O Brasil chegou ao fim de 2015 com o primeiro registro de aumento na desigualdade desde a virada do século. No período de 2001 a 2014, o índice de Gini brasileiro – um cálculo usado para medir a desigualdade, onde, quanto mais perto de zero, melhor – recuou, em média, 0,006 ponto ao ano. No quarto trimestre de 2015, em relação ao mesmo período do ano anterior, houve um aumento de 0,008 ponto. Parece pouco, mas o dado indica a reversão de uma tendência que vinha sendo comemorada nos últimos anos.
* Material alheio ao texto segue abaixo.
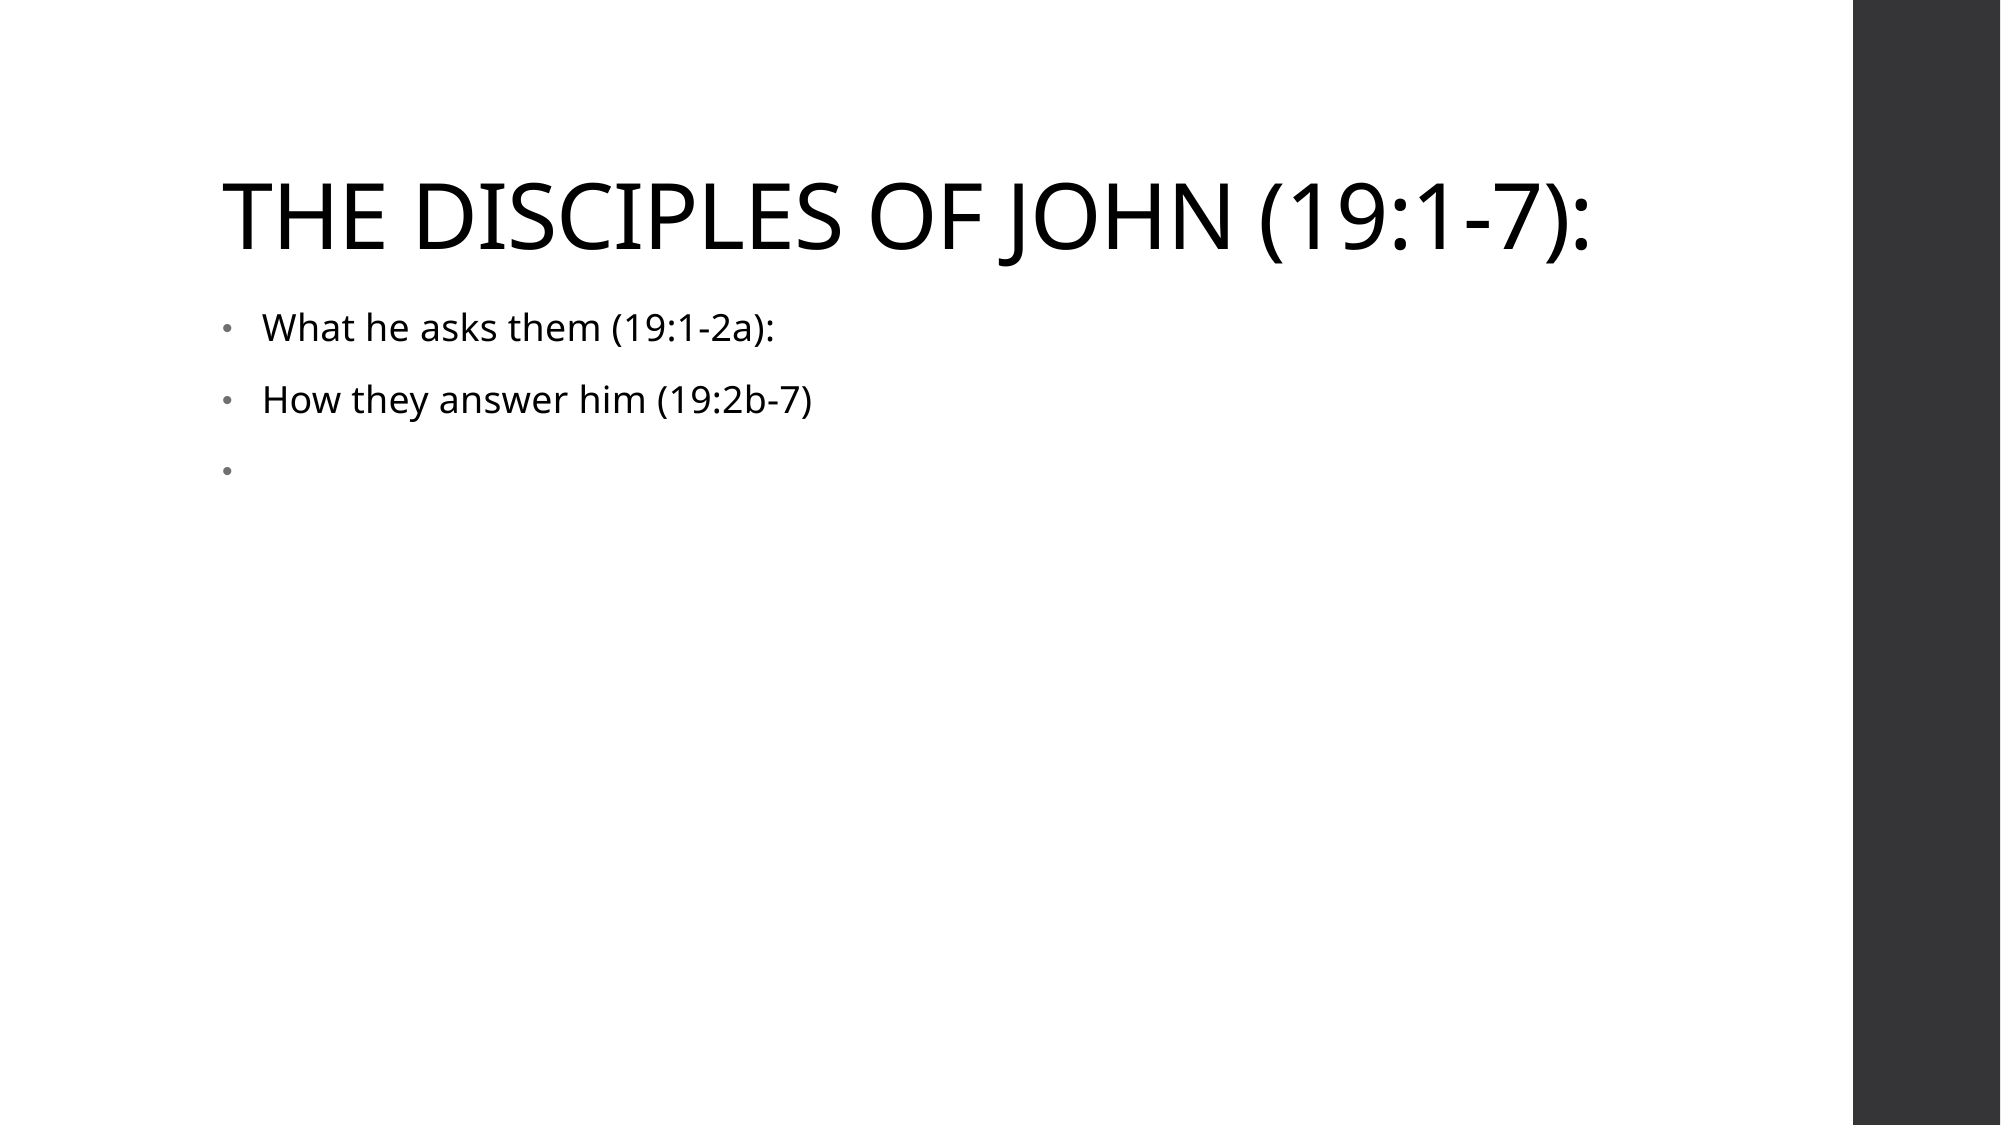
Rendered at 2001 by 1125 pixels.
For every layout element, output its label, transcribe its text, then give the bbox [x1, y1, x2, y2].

list What he asks them (19:1-2a): How they answer him (19:2b-7) [206, 299, 1617, 1014]
title THE DISCIPLES OF JOHN (19:1-7): [206, 60, 1797, 278]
Os cálculos são do ex-ministro Marcelo Neri, diretor do FGV Social e professor da Escola de Pós-Graduação em Economia (EPGE) da Fundação Getúlio Vargas. Um dos principais estudiosos da ascensão da classe C, ele foi ministro da Secretaria de Assuntos Estratégicos no primeiro governo de Dilma Rousseff,e também comandou o Instituto de Pesquisa Econômica Aplicada (Ipea). “O Brasil estava nessa reta de redução da desigualdade e agora teve uma reversão dessa tendência pela primeira vez no século”, disse.
O índice de Gini é medido numa escala de 0 a 1, sendo 1 o máximo de desigualdade. Nos cálculos de Neri, o índice de Gini no Brasil saiu de 0,596, em 2001, para 0,515, em 2014, mas interrompeu a trajetória de redução no último trimestre de 2015, ao subir para 0,523.
Os cálculos foram feitos com base em microdados da Pesquisa Nacional por Amostra de Domicílios Contínua, apurada pelo Instituto Brasileiro de Geografia e Estatística (IBGE) e divulgados na última quinta-feira.
Renda. A desigualdade cresceu com queda na renda média geral. As contas de Neri mostram que a renda per capita obtida de todas as fontes crescia, em média, 3,3% ao ano de 2001 a 2014. Também no quarto trimestre do ano passado houve uma ruptura,e a renda per capita caiu 2,2% na comparação com o mesmo trimestre de 2014. Se levado em consideração apenas o rendimento obtido do trabalho, a queda é ainda mais acentuada, de 3,24%.O resultado obtido de todas as fontes foi amortecido pelas transferências do governo, que aumentaram no período. “O gasto público com os mais pobres diminuiu, como as transferências para o Bolsa Família, mas a despesa com a Previdência aumentou”, disse Neri.
O pesquisador faz a ressalva de que os primeiros anos da série histórica contêm informações apenas da Pnad anual, coletada em apenas um mês de cada ano. Os dados da Pnad Contínua, cuja série histórica começa em 2012, foram acrescentados recentemente. O levantamento leva em conta também informações de registros administrativos,como o INSS.
“O bem-estar da população está sofrendo dos dois lados. Houve uma diminuição do bolo e maior desigualdade da distribuição”, resumiu Neri.
Mercado de trabalho. Segundo o pesquisador, a deterioração no mercado de trabalho foi a principal responsável pelo aumento na desigualdade e redução na renda. “O principal fator de queda da renda das pessoas foi o trabalho, e o principal atenuador foi a Previdência. Dentro da renda obtida do trabalho, houve impacto do aumento no desemprego e da queda no salário”, disse.
Embora a ocupação não tenha recuado muito, aumentou a procura por emprego, e os salários ficaram menores. “A Pnad de 2014 foi surpreendentemente boa. A Pnad Contínua vinha mostrando uma manutenção. Não tinha melhora, mas não tinha reversão, o que era surpreendente, porque a situação da inflação e da atividade econômica no País já estava bem ruim”, concluiu.
Fonte: “O Estado de S. Paulo”, 23 de março de 2016.